La imagen del poder despliega su encanto en la forma, encandila en la apariencia y admite que cada quien se identifique con atributos que le son próximos: “el vecino”; “la gente”; “el barrio”; el hombre “común”, “cercano”, “humano”. De allí su pregnancia, su utilidad política y su acogida pública. La sociedad desorganizada no necesita compromisos colectivos ni valores conjuntos para significar la imagen. No precisa de la cooperación y coordinación que exigen las ideas colectivas, un programa conjunto o las ideologías. Basta con que los representantes se reflejen bellos, jóvenes, activos. Que ante los reclamos difusos parezcan honestos, confiables, seguros.

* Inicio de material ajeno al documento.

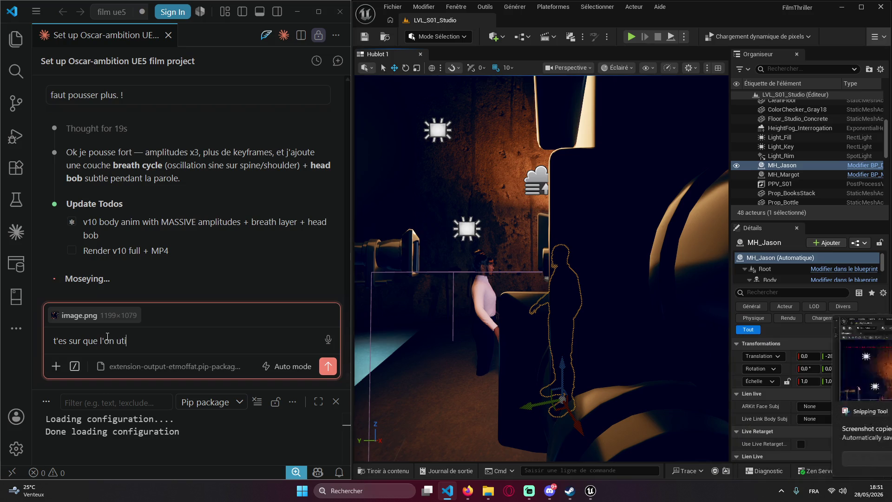
{"action": "type", "text": "on metahumain ?"}
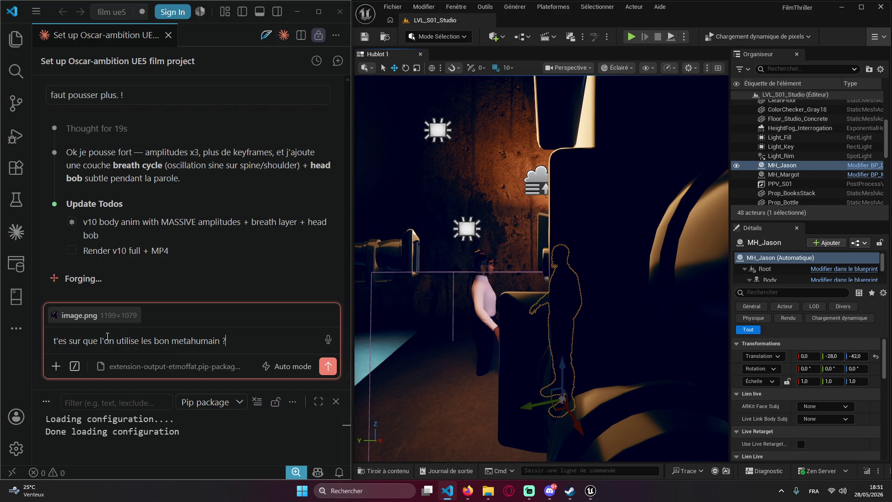
{"action": "left_click", "coordinate": [229, 340]}
{"action": "type", "text": "j'ai Iri"}
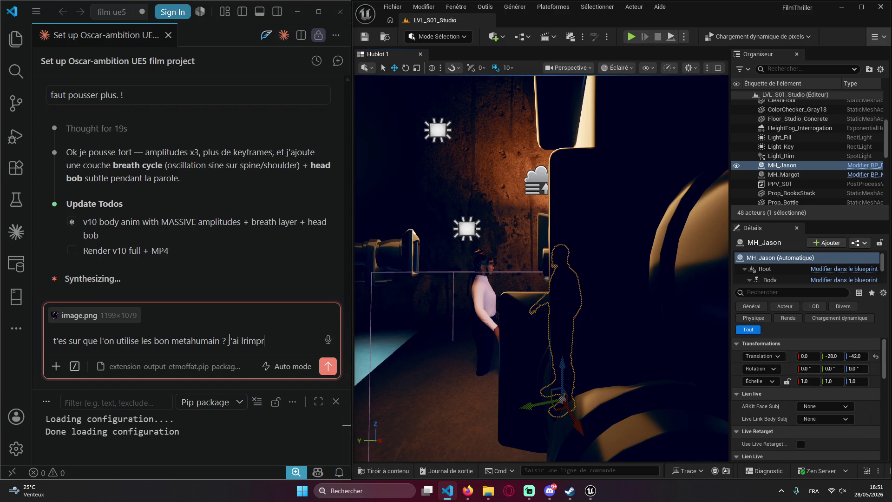
{"action": "key", "text": "BackSpace"}
{"action": "key", "text": "BackSpace"}
{"action": "type", "text": "impressio"}
{"action": "type", "text": "ns que ta du"}
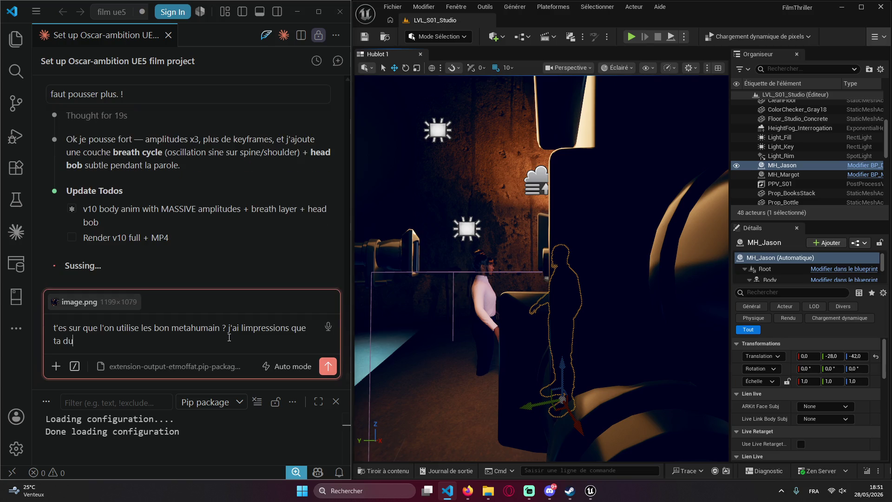
{"action": "type", "text": " mal a le faire bo"}
{"action": "type", "text": "uger"}
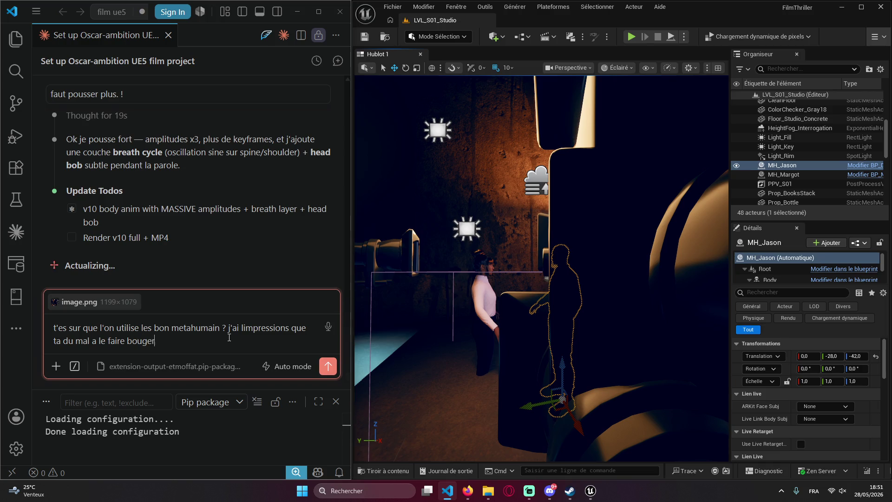
{"action": "type", "text": " car il reste "}
{"action": "type", "text": "tout le te"}
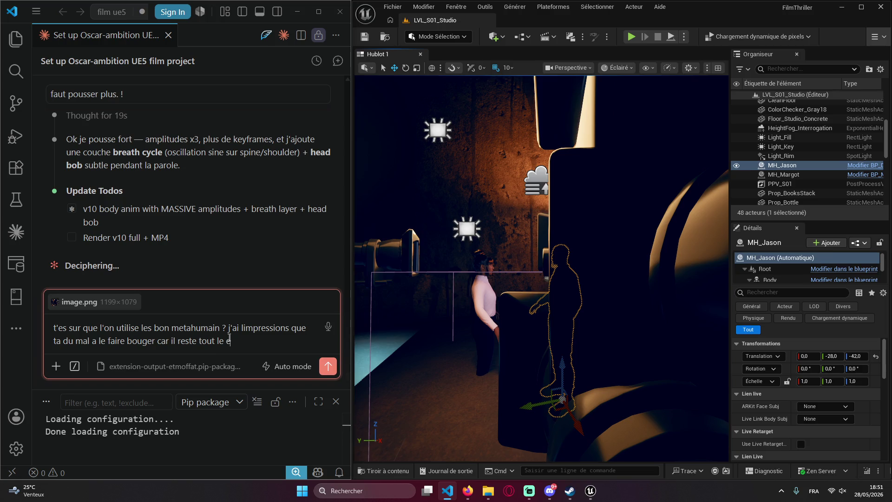
{"action": "type", "text": "mps en "}
{"action": "type", "text": "T-Pose"}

Para identificarse con las personas deben ser tipos comunes, “como vos?”: ir a la verdulería, tener pareja e hijos, andar en bicicleta, comer milanesas porteñas o empanadas norteña o cordero del sur; tomar mate, té, o tereré (según la zona y la onda saludable), hacer la cena, ir al gym, untar tostadas con manteca o dulce y reír, siempre reír; llorar, siempre llorar; emocionarse, además claro de resolver los problemas de “la gente”. Para ganarse el puesto gubernamental ahora deben cumplimentar con las exigencias de la audiencia: almorzar con Mirtha, cenar con Susana, bailar con Tinelli, participar del debate, ir a una marcha, inaugurar una obra y sostener que encarnan futuro, cambio, continuidad, transparencia, educación, gestión, seguridad. La representación política reproduce la lógica mercantil: la construcción de estereotipos que permiten imprimir sobre el candidato (¿producto?) un lazo representativo basado en la belleza, la juventud, la libertad, la alegría. Así entendida, la representación actual se reduce al reflejo exacto de la sociedad, una sociedad sumida en su propio hedonismo.

De este modo, la inicial revalorización de la ideología, el rol del Estado y la importancia de la política, impulsada tras la reapertura democrática, no parecen ser suficientes por sí solas para contrarrestar la presente escisión entre la comunicación política y su praxis. Particularmente, porque no se han generado las condiciones sociales, políticas, culturales ni institucionales necesarias que permitan mayor participación y confianza. Si bien existen numerosos avances en materia de participación y transparencia, si no se acompañan con real voluntad de todos los involucrados (lo que nos incluye) las voluntades atomizadas pierden fuerza y lo único que persiste es un conjunto de individualidades que representan, justamente, esas particularidades.

* Rosanvallon, P. (2009). La legitimidad democrática. Imparcialidad, reflexividad, proximidad. Buenos Aires: Manantial.